In a posting to the official MySpace Developers blog on Tuesday, MySpace president Tom Anderson announced changes to the application guidelines intended to prevent developers from building self-promotional features into their applications that result in intrusive and deceitful behavior, such as generating unsolicited messages to other users or tricking application users into approving such actions.

"The main thrust of these changes is to limit app communications that are based on incentivizing or tricking users. To be clear, the purpose of these changes is to emphasize to developers that their focus should be on creating great apps that users will want to tell each other about. The best viral software is software you can't live without.
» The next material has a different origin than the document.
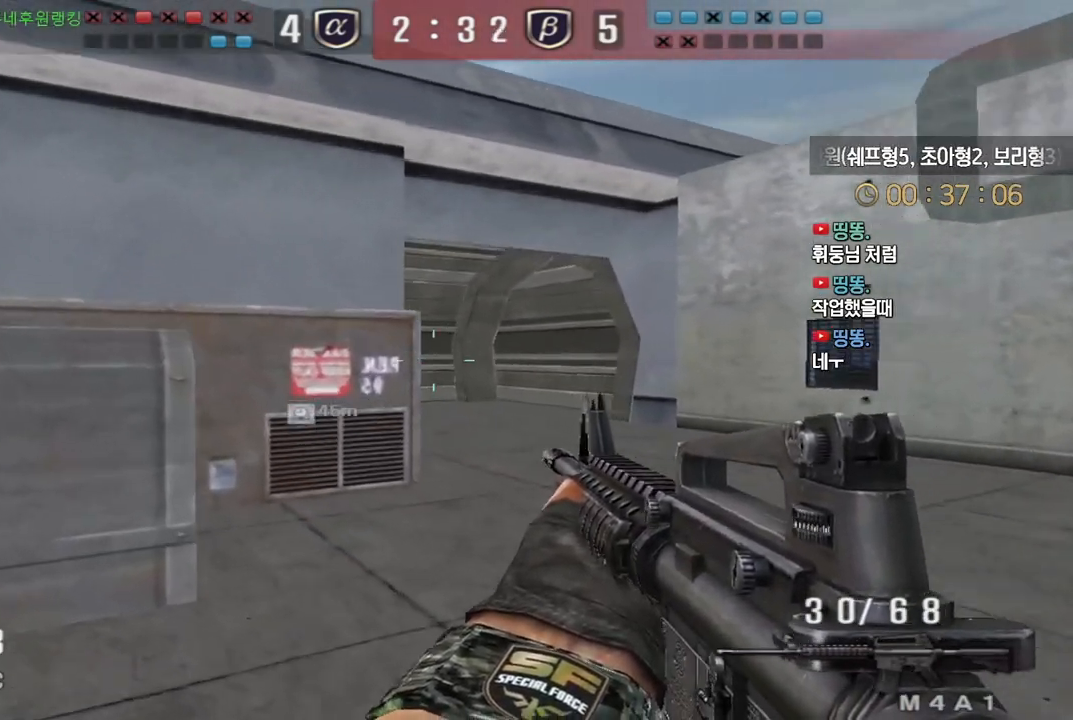
{"keys": ["d", "w"], "events": [[67, "ctrl", "up"], [67, "d", "down"], [83, "w", "down"], [300, "ctrl", "down"], [333, "d", "up"], [333, "w", "up"], [400, "ctrl", "up"], [400, "d", "down"], [400, "w", "down"]]}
Unfortunately, for some developers, the focus has been on how to come up with the best methods of viral distribution," Anderson wrote.

The problem isn't new. Facebook has had to deal with it since launching its own developer platform a year ago. For sites like MySpace and Facebook, the main goal of allowing external developers to create applications for their sites is to enrich their users' experience with software that the companies don't have the time, interest, or resources to develop on their own. But if some of these applications become an annoyance to members, then they defeat the purpose of the developer programs by harming instead of enhancing the user experience.

In a complementary post, a MySpace official provided more details about the guideline changes, including:

-- It's now forbidden to offer members incentives for promoting applications via messages, comments, and other forms of communication.
-- The applications must be very explicit in explaining an application's communication capabilities.

"Every single developer should take a look at the guidelines as soon as possible. We are enforcing these new guidelines as of today for newly developed applications," the posting reads.

For applications that are already live on MySpace, developers have two weeks -- until June 3 -- to make their applications compliant with these new communication guidelines.

MySpace opened up its developer platform in February and its applications gallery, in test mode, in March.